WHAT TO DO = The text of every record, exactly as given and with no pictures, should be your output.

Dataset entries:
-----

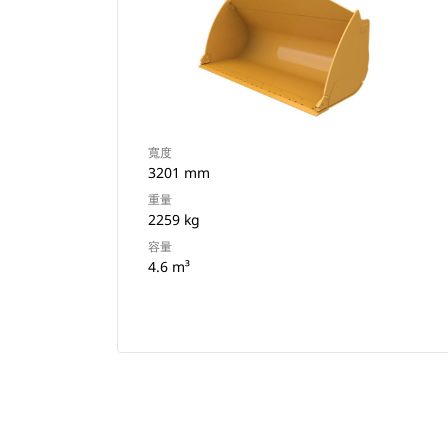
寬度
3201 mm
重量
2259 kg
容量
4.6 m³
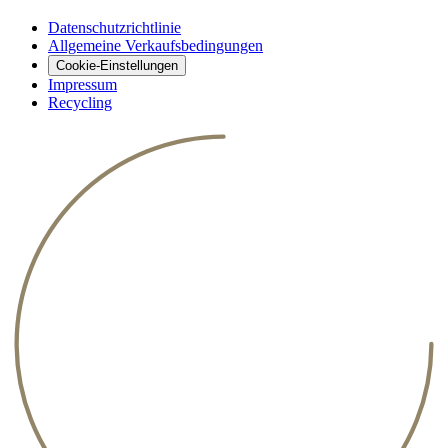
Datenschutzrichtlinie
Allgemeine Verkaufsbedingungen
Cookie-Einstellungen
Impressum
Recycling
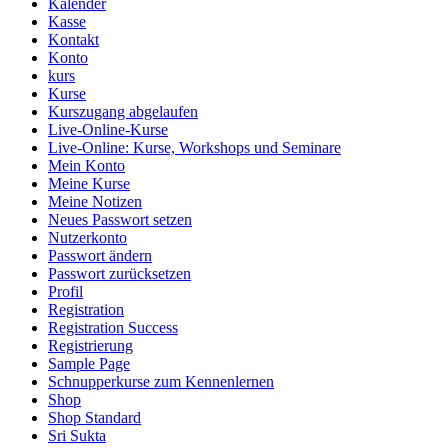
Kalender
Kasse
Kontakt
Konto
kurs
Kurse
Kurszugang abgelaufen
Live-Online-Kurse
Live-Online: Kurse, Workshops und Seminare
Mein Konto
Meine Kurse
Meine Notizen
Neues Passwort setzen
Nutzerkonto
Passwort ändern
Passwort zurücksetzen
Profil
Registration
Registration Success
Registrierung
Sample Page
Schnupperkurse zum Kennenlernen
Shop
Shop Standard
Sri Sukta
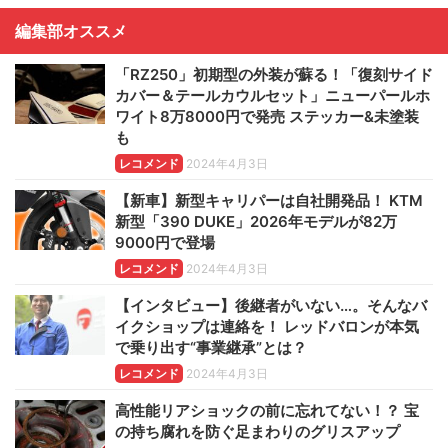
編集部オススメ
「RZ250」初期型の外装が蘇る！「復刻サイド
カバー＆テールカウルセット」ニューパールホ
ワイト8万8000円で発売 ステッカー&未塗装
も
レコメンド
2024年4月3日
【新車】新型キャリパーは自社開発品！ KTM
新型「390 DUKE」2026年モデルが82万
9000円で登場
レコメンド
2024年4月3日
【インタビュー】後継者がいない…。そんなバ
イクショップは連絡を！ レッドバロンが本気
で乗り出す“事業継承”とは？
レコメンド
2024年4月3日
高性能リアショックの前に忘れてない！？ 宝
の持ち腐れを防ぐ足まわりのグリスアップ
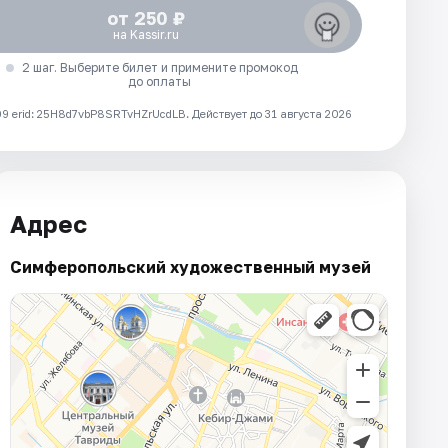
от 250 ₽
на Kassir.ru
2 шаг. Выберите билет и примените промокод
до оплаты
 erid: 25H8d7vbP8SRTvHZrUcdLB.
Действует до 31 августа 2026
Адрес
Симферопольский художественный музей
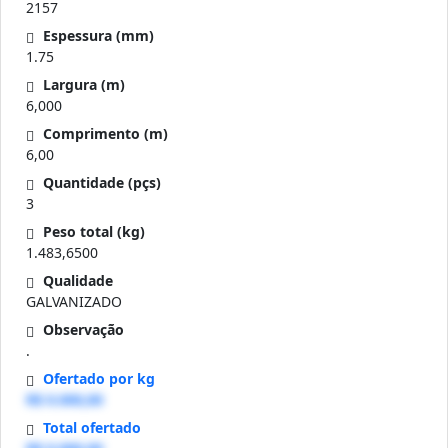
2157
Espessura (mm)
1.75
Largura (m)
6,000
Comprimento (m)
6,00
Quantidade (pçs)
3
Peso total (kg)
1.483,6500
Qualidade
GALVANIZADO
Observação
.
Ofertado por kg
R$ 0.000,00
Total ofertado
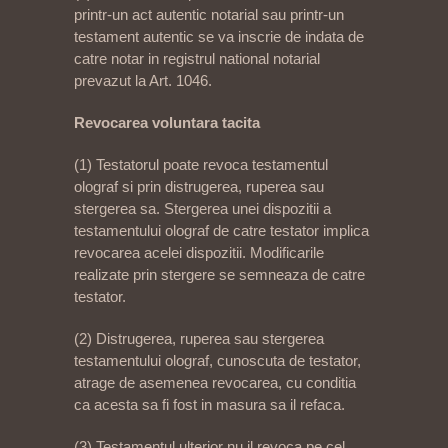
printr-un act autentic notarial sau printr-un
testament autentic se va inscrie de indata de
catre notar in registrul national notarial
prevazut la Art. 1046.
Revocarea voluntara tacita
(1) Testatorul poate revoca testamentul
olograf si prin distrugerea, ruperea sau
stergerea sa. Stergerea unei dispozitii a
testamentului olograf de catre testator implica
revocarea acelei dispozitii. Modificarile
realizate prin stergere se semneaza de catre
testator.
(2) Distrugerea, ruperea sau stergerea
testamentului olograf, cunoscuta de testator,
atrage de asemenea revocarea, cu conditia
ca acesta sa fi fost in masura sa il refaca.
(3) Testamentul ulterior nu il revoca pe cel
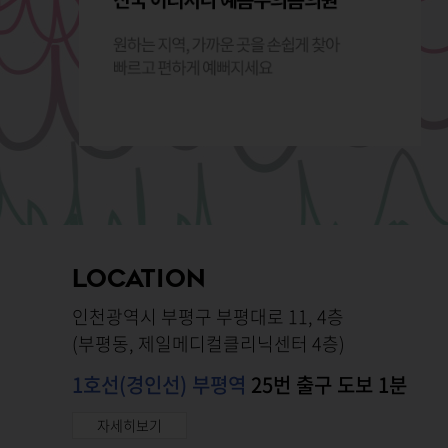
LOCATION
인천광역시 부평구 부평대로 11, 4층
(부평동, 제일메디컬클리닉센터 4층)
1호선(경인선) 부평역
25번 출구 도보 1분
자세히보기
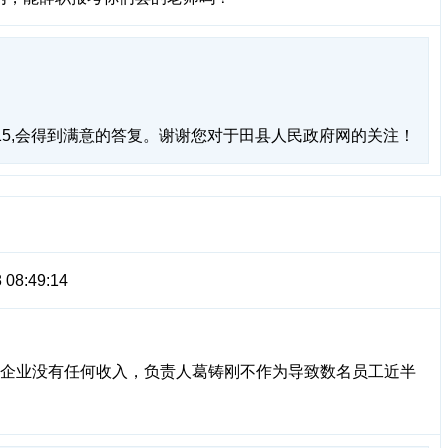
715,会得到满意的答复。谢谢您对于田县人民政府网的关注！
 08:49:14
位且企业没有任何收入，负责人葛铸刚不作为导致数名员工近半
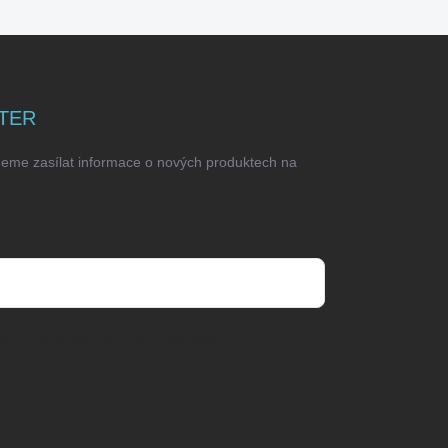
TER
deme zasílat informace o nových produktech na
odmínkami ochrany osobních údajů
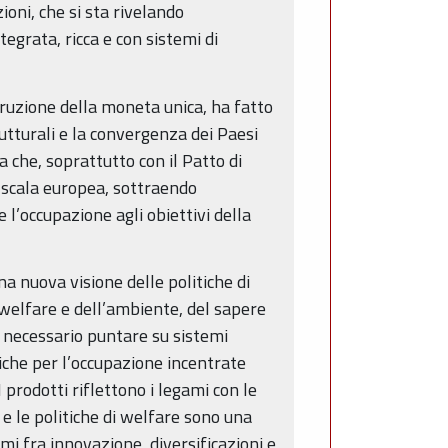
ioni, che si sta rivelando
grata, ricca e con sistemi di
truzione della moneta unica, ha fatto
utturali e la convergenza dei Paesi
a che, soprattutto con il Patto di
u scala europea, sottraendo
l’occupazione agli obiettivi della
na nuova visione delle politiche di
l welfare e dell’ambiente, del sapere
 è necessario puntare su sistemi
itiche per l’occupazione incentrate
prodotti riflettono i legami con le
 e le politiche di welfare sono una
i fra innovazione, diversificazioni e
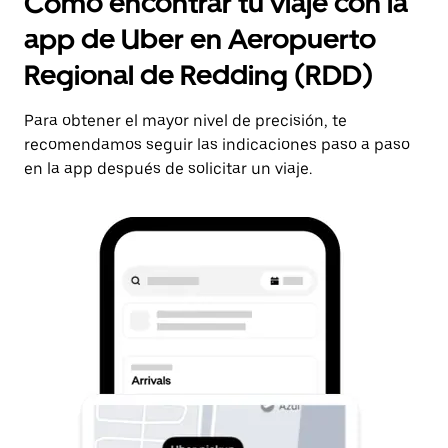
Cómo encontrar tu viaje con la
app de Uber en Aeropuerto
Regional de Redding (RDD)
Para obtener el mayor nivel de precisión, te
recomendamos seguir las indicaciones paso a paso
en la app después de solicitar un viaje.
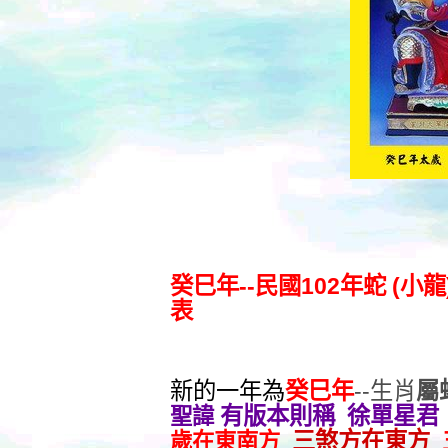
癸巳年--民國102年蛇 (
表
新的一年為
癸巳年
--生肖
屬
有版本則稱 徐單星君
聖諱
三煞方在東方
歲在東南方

-----

WRITTEN ANSWER =
寬度
3201 mm
重量
2259 kg
容量
4.6 m³
Datenschutzrichtlinie
Allgemeine Verkaufsbedingungen
Cookie-Einstellungen
Impressum
Recycling
Kalender
Kasse
Kontakt
Konto
kurs
Kurse
Kurszugang abgelaufen
Live-Online-Kurse
Live-Online: Kurse, Workshops und Seminare
Mein Konto
Meine Kurse
Meine Notizen
Neues Passwort setzen
Nutzerkonto
Passwort ändern
Passwort zurücksetzen
Profil
Registration
Registration Success
Registrierung
Sample Page
Schnupperkurse zum Kennenlernen
Shop
Shop Standard
Sri Sukta
編集部オススメ
「RZ250」初期型の外装が蘇る！「復刻サイド
カバー＆テールカウルセット」ニューパールホ
ワイト8万8000円で発売 ステッカー&未塗装
も
レコメンド
2024年4月3日
【新車】新型キャリパーは自社開発品！ KTM
新型「390 DUKE」2026年モデルが82万
9000円で登場
レコメンド
2024年4月3日
【インタビュー】後継者がいない…。そんなバ
イクショップは連絡を！ レッドバロンが本気
で乗り出す“事業継承”とは？
レコメンド
2024年4月3日
高性能リアショックの前に忘れてない！？ 宝
の持ち腐れを防ぐ足まわりのグリスアップ
от 250 ₽
на Kassir.ru
2 шаг. Выберите билет и примените промокод
до оплаты
 erid: 25H8d7vbP8SRTvHZrUcdLB.
Действует до 31 августа 2026
Адрес
Симферопольский художественный музей
2157
Espessura (mm)
1.75
Largura (m)
6,000
Comprimento (m)
6,00
Quantidade (pçs)
3
Peso total (kg)
1.483,6500
Qualidade
GALVANIZADO
Observação
.
Ofertado por kg
R$ 0.000,00
Total ofertado
printr-un act autentic notarial sau printr-un
testament autentic se va inscrie de indata de
catre notar in registrul national notarial
prevazut la Art. 1046.
Revocarea voluntara tacita
(1) Testatorul poate revoca testamentul
olograf si prin distrugerea, ruperea sau
stergerea sa. Stergerea unei dispozitii a
testamentului olograf de catre testator implica
revocarea acelei dispozitii. Modificarile
realizate prin stergere se semneaza de catre
testator.
(2) Distrugerea, ruperea sau stergerea
testamentului olograf, cunoscuta de testator,
atrage de asemenea revocarea, cu conditia
ca acesta sa fi fost in masura sa il refaca.
(3) Testamentul ulterior nu il revoca pe cel
LOCATION
인천광역시 부평구 부평대로 11, 4층
(부평동, 제일메디컬클리닉센터 4층)
1호선(경인선) 부평역
25번 출구 도보 1분
자세히보기
715,会得到满意的答复。谢谢您对于田县人民政府网的关注！
 08:49:14
位且企业没有任何收入，负责人葛铸刚不作为导致数名员工近半
TER
deme zasílat informace o nových produktech na
odmínkami ochrany osobních údajů
ioni, che si sta rivelando
grata, ricca e con sistemi di
truzione della moneta unica, ha fatto
utturali e la convergenza dei Paesi
a che, soprattutto con il Patto di
u scala europea, sottraendo
l’occupazione agli obiettivi della
na nuova visione delle politiche di
l welfare e dell’ambiente, del sapere
 è necessario puntare su sistemi
itiche per l’occupazione incentrate
prodotti riflettono i legami con le
 e le politiche di welfare sono una
i fra innovazione, diversificazioni e
Cómo encontrar tu viaje con la
app de Uber en Aeropuerto
Regional de Redding (RDD)
Para obtener el mayor nivel de precisión, te
recomendamos seguir las indicaciones paso a paso
en la app después de solicitar un viaje.
癸巳年--民國102年蛇 (
表
新的一年為
癸巳年
--生肖
屬
有版本則稱 徐單星君
聖諱
三煞方在東方
歲在東南方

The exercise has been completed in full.